- **Passage provided**
Lo! How a Rose E’er Blooming
By Kevin Johnson
“Lo! How a Rose E’er Blooming,” or in the original German, “Es ist ein Ros entsprungen,” is one of those songs that’s so old no one knows precisely when it was written or who originally wrote it…and it sounds like it, too. Even the Theodore Baker translation that Sufjan sings earlier on his Songs for Christmas collection uses a word like “Lo” (a term we should absolutely bring back, by the way). Personally, I love these older hymns; they are beautifully written, even though they often touch on theological and religious themes that mean nothing to me personally.
This hymn, however, is different from other famous ones like “Amazing Grace,” “It Is Well with My Soul,” or “Come Thou Fount of Every Blessing” in that it doesn’t celebrate God’s loving and forgiving nature. Instead, it celebrates something that might seem foreign to many listeners in the modern day: Jesus’ place in a divine lineage.
The song depicts Jesus as a rose sprouting from the stem of the Tree of Jesse, emphasizing Jesus’ descendance from the line of David. Royal lineage doesn’t hold the same esteem in much of modernity, but the historical significance is undeniable. The author of the Gospel of Matthew believed Christs’ lineage important enough to open his gospel (and the entire New Testament) with it, and the Tree of Jesse appears abundantly in medieval religious art, including psalters, stained glass, and stone carvings.
I find Jesus’ connection to King David interesting since it gets at the core of one of the central tensions of the Christian religion.
On the one hand, Jesus is often viewed as a teacher of peace — he’s the long-haired hippy who criticized the religious establishment. On the other, David is a violent warlord who committed atrocities that today we would call genocide. Yet they are supposed to be representatives of the same God (or, I guess, in Jesus’ case, he is God…).

- **To do**
Continue the essay on the hymn "Lo! How a Rose E'er Blooming" from the point where it stops.

- **Stored data**
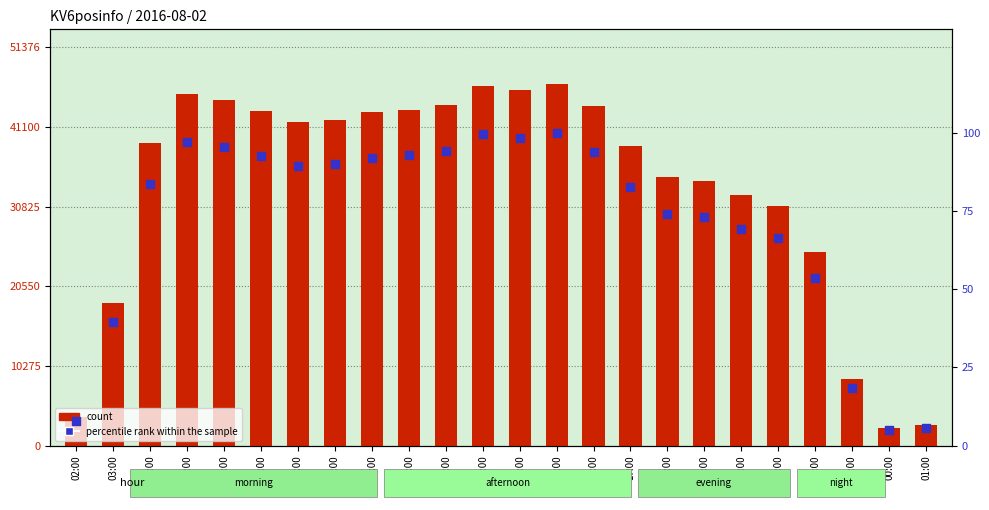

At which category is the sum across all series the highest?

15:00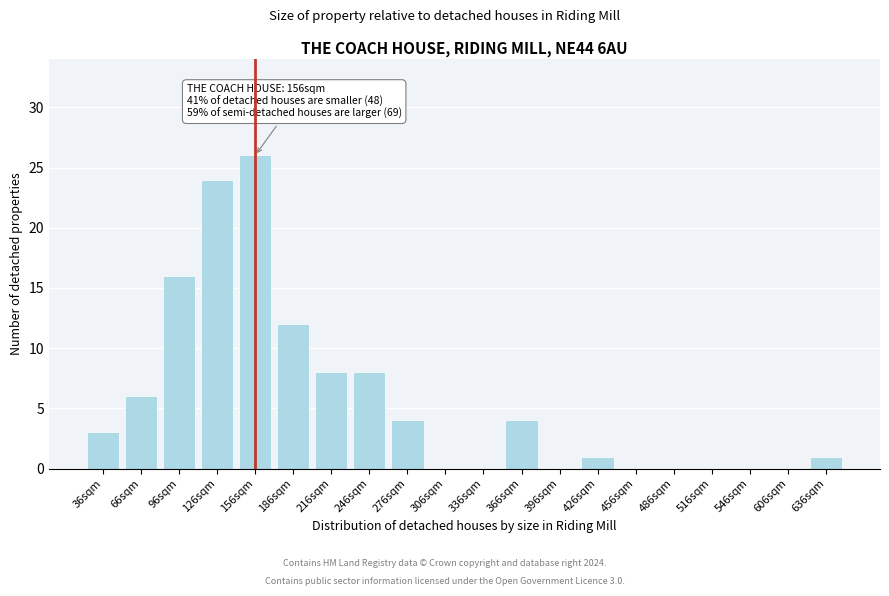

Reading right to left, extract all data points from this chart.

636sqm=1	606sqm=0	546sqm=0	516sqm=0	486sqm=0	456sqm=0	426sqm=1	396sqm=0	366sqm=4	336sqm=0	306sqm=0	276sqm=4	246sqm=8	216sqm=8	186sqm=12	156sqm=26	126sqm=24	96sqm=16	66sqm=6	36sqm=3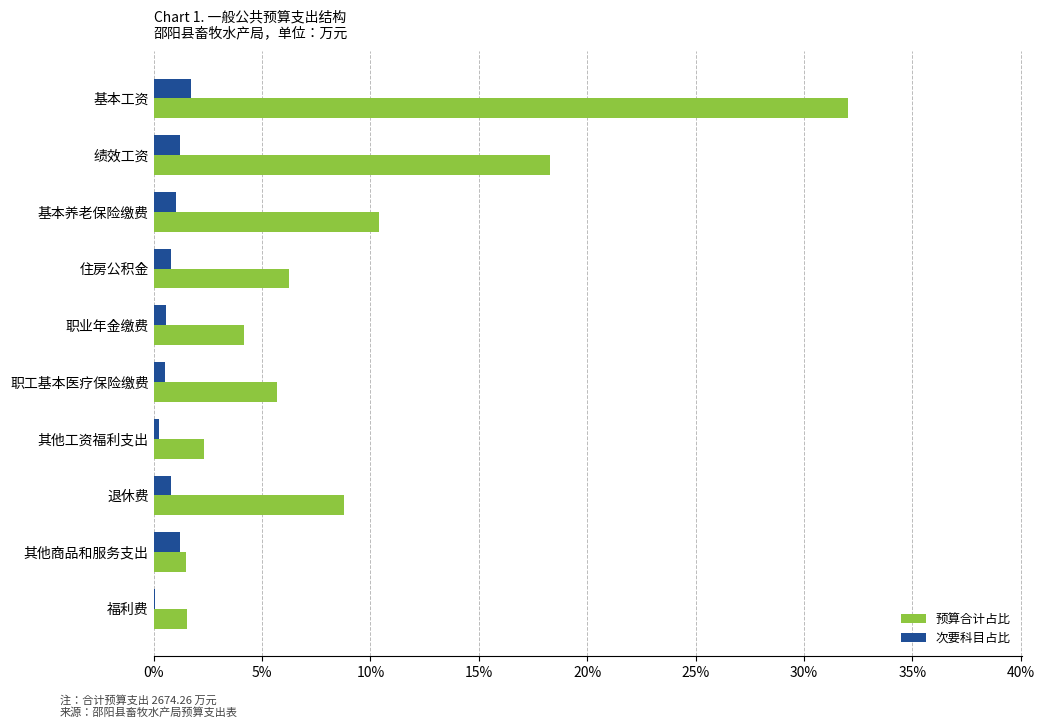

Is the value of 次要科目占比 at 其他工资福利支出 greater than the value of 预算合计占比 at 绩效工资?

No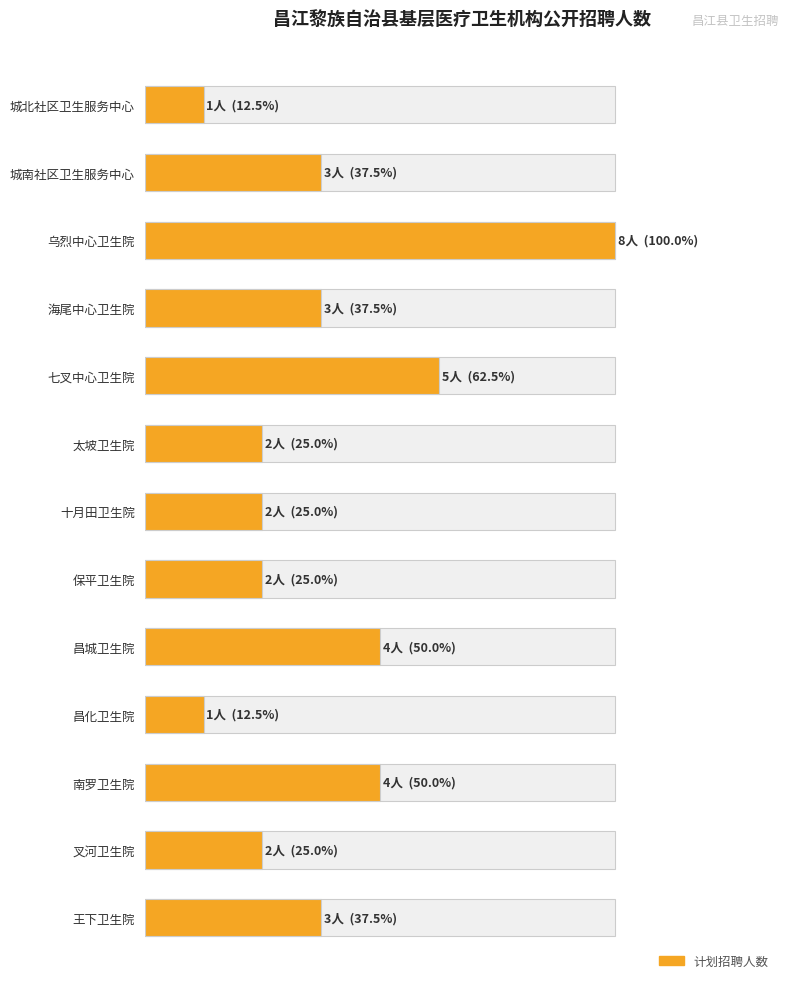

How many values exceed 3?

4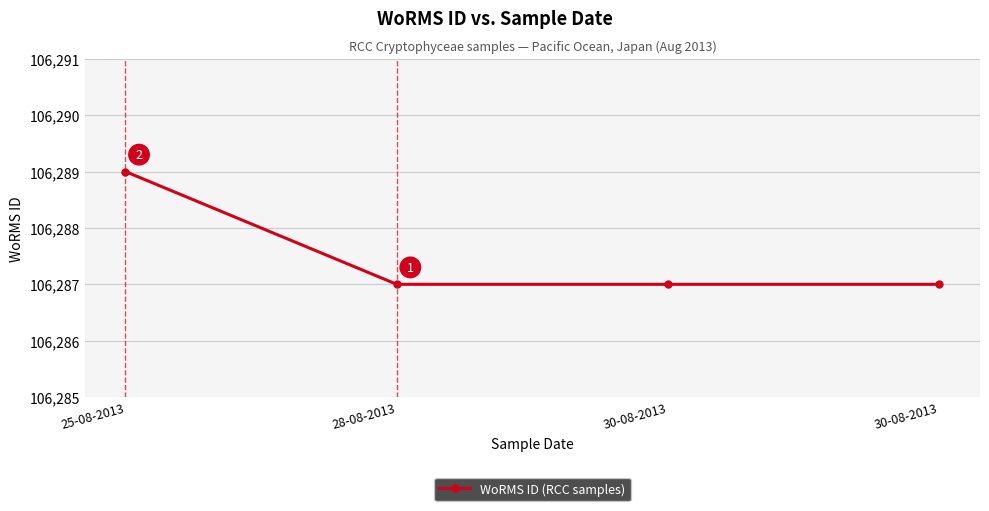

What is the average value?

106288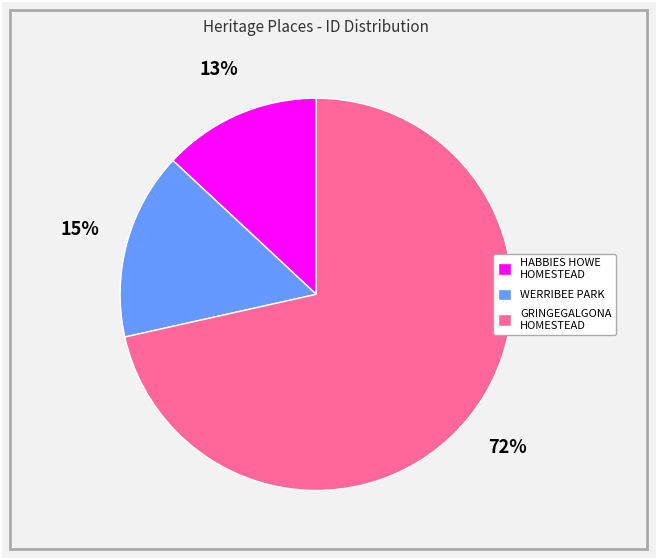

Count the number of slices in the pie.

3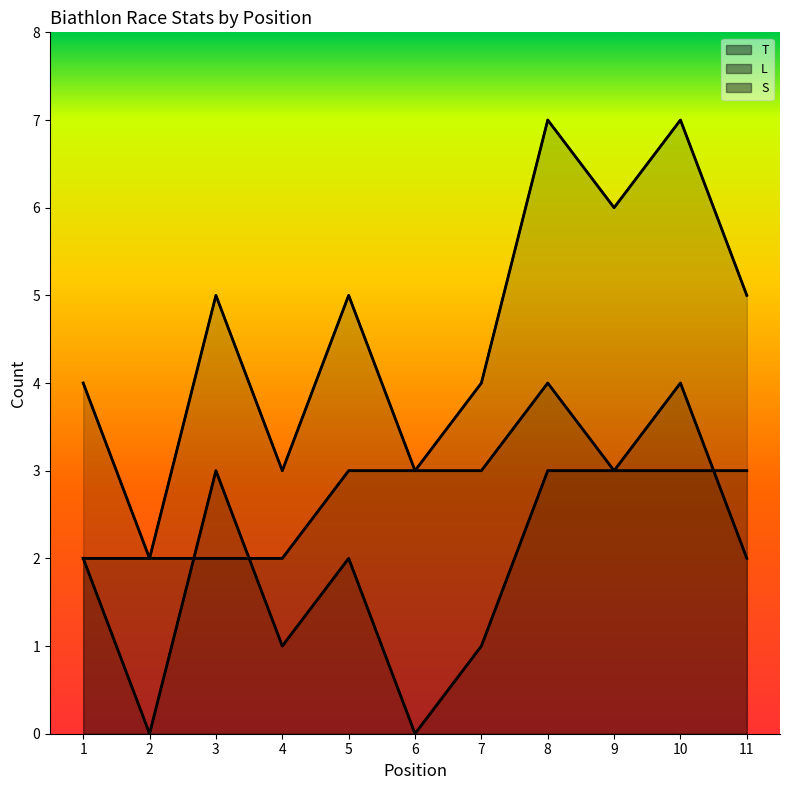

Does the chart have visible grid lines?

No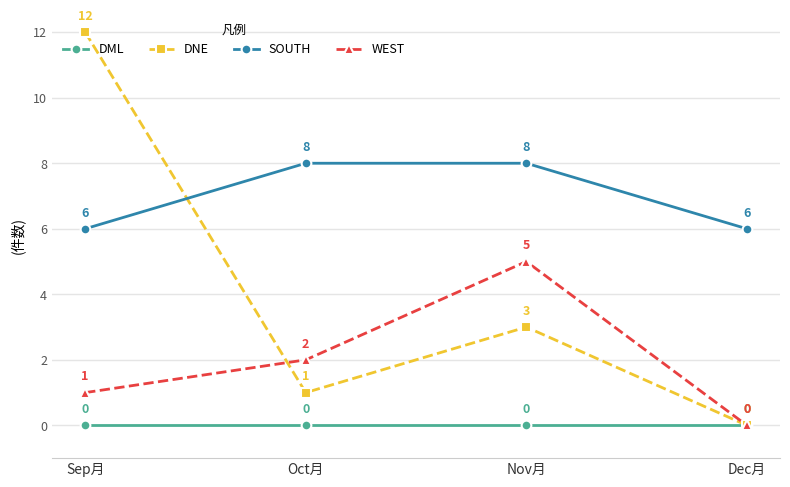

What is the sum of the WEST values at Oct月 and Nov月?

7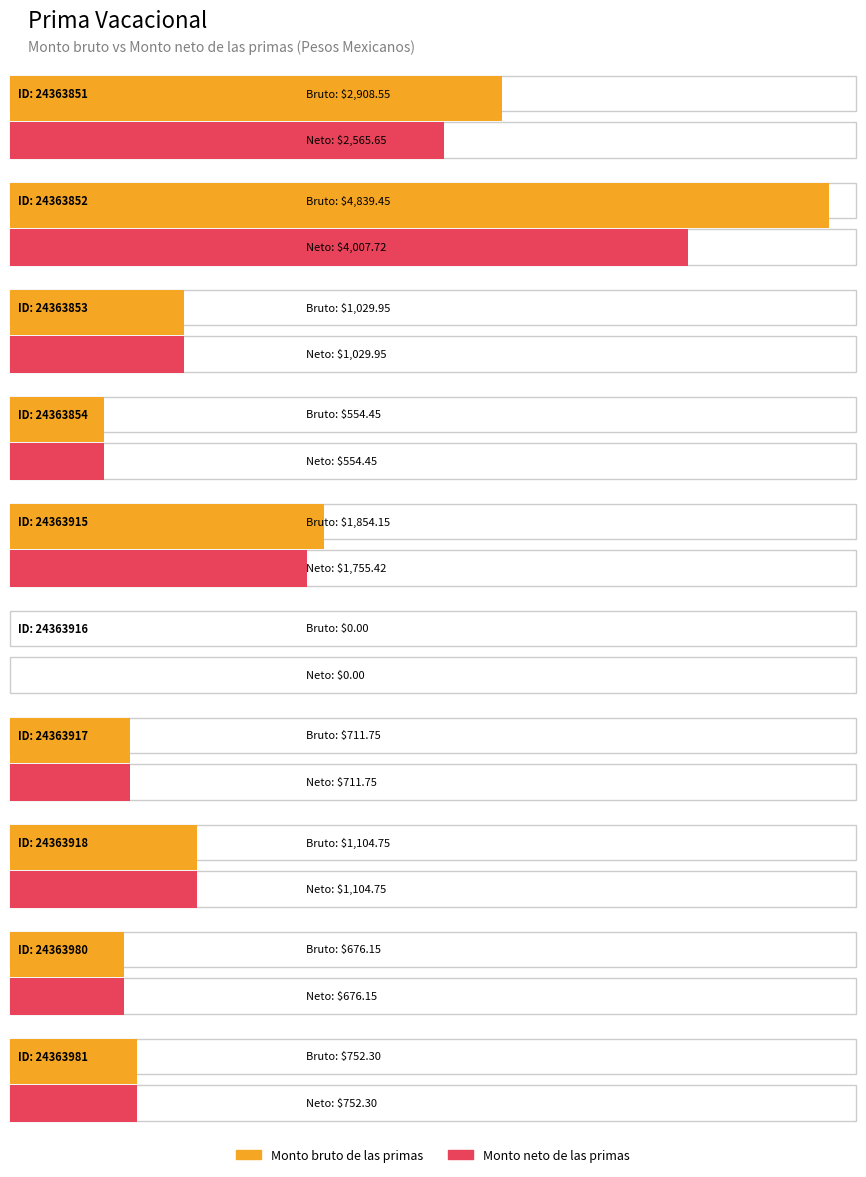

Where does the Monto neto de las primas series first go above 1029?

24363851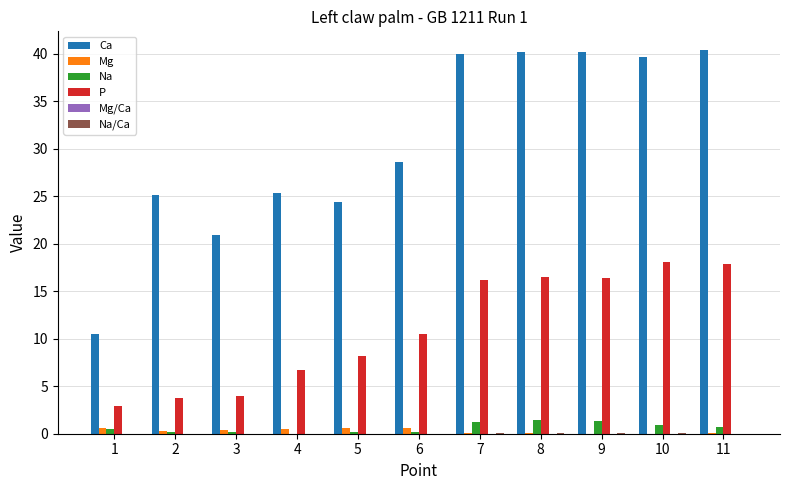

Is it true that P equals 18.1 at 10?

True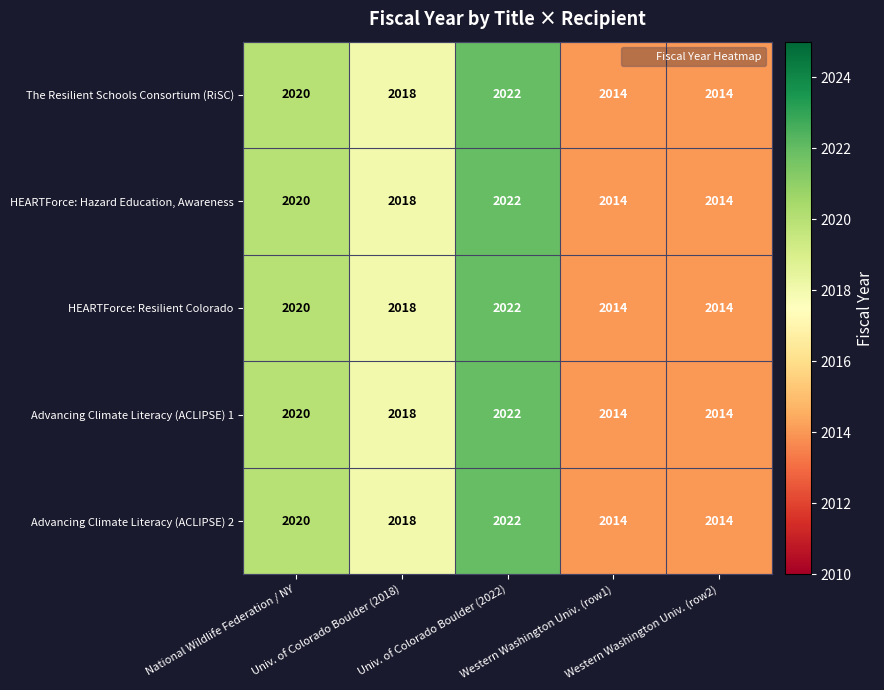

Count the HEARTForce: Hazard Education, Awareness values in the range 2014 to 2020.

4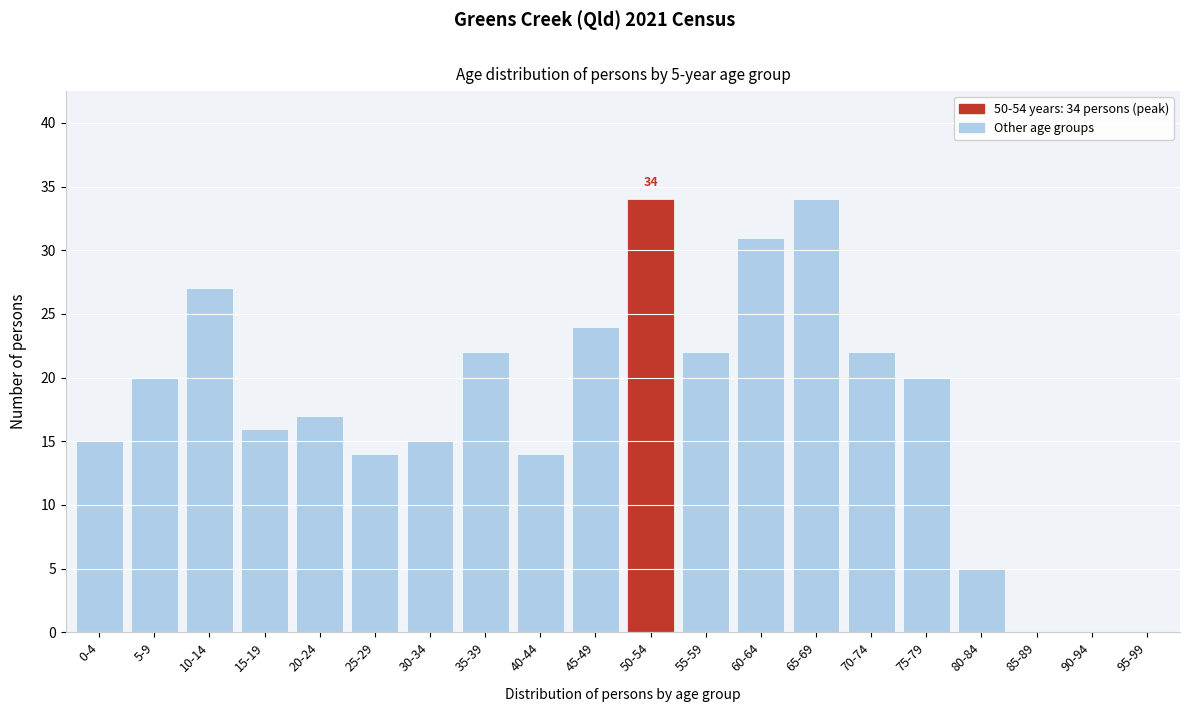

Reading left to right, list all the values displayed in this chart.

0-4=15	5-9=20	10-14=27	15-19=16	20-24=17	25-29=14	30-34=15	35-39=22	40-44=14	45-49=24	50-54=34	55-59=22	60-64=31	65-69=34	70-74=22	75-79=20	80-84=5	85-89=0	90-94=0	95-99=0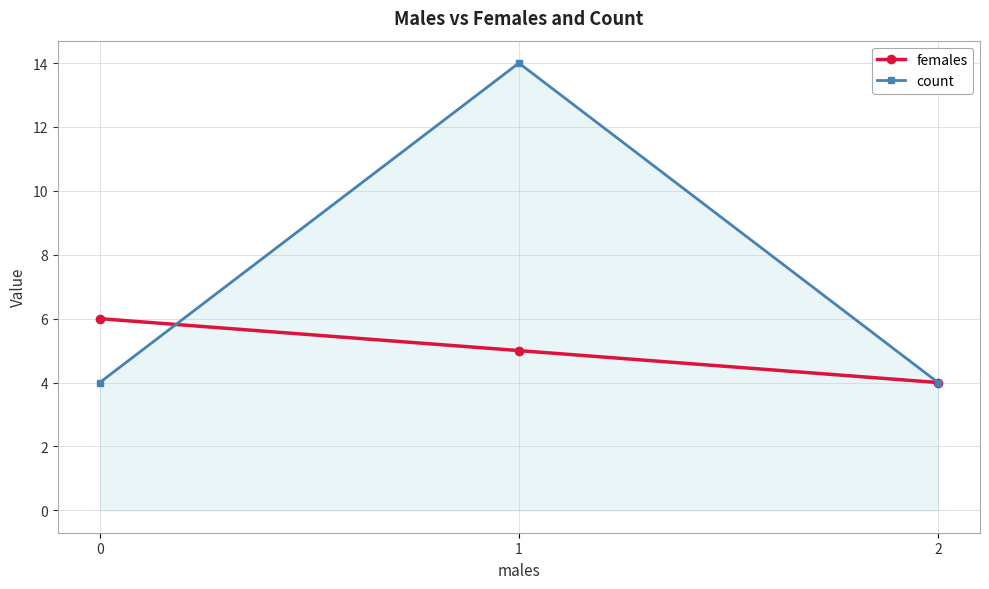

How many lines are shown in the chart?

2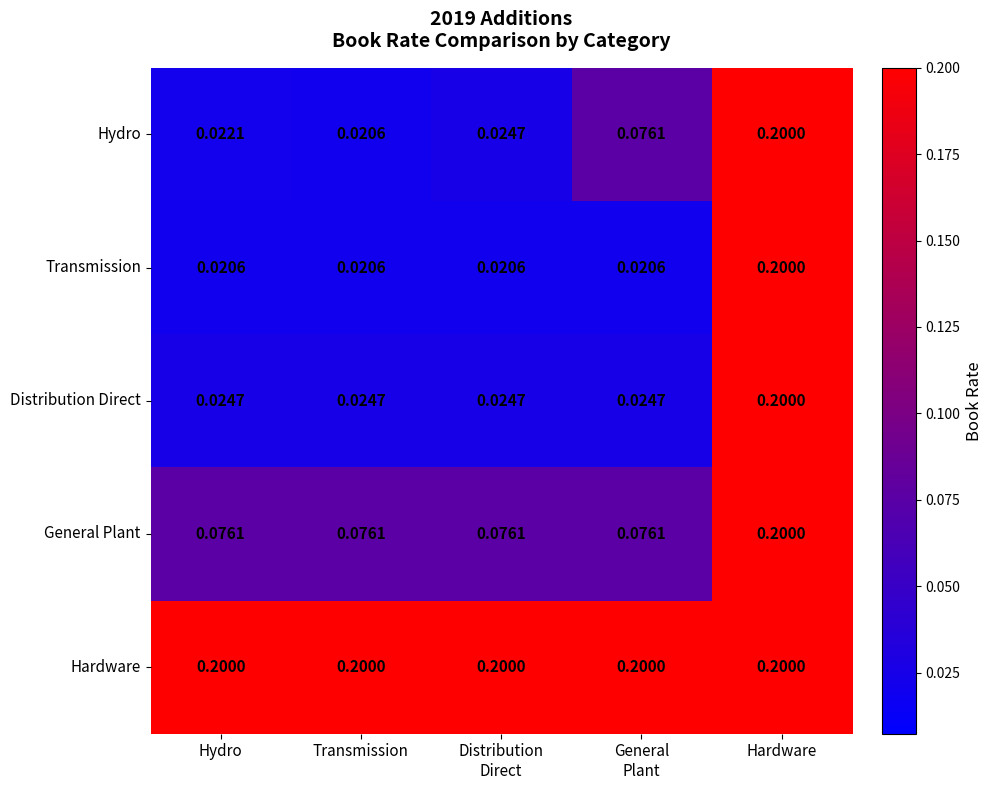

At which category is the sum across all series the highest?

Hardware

- **Answer**
In some sense, these two are the different sides of the coin that is the Bible. It is the tension that has caused so many problems for religion in the past. This is the tension that led Marcion, an early Christian theologian, to believe that the God who created the world and the God of Jesus Christ were not the same God at all. And while Marcion came to be denounced as a heretic and excommunicated from the church, Christians often dabble in a kind of soft Marcionism, in which the Old and New Testament God are treated differently.
When I was young and I read the Bible for the first time, adults in my life told me not to start in the beginning because the Old Testament was “confusing” and “complicated” and instead begin with the Gospels. This is, of course, very different from what Marcion taught, but it does speak to the fundamental alienness of the Old Testament God to Christian readers.
However, I think there is a better way to explain all of this. Something better than what Marcion had to offer. That is to imagine the Bible as an unfolding story about humans trying to understand their place in the cosmos, oftentimes during very difficult circumstances. In this interpretation, God is whoever we need him to be at that moment. When we need him to be kind, he can be kind. When we need him to be just, he can be just. When we need him to be cruel (and sometimes we do), he can be cruel too.
More concretely, the story of the Bible goes something like this:
A series of warlords, first Saul and then David, unify a group of local tribes into something resembling a nation called Israel. This kingdom stands only briefly until it splits in two: Judah and Israel (though these two kingdoms likely maintained a sort of shared cultural identity). Not long after that, these kingdoms were crushed by the Babylonians, who took the Israelites into captivity, where they would live for nearly a hundred years.
The Babylonian exile is perhaps the single most important event in Abrahamic religious history. It is what transforms the Israelites’ theological outlook into something resembling what we would today call monotheism. Prior to captivity, Yahweh, the God of the Israelites, was a local god, possibly part of a broader pantheon. This means that he was physically connected to a location in space, the city of Jerusalem, and to sacred objects as well, mainly the Ark of the Covenant.
During the exile, the Israelites were separated from Jerusalem, and the Ark was either destroyed or lost. It might be hard for us to imagine today how traumatic this must have been for the Israelites, so let me try to explain: it is likely that they saw themselves as being physically removed from God, like a child stolen from their parents. Perhaps, given the fate of the Ark, they may have even thought of their God as having been defeated.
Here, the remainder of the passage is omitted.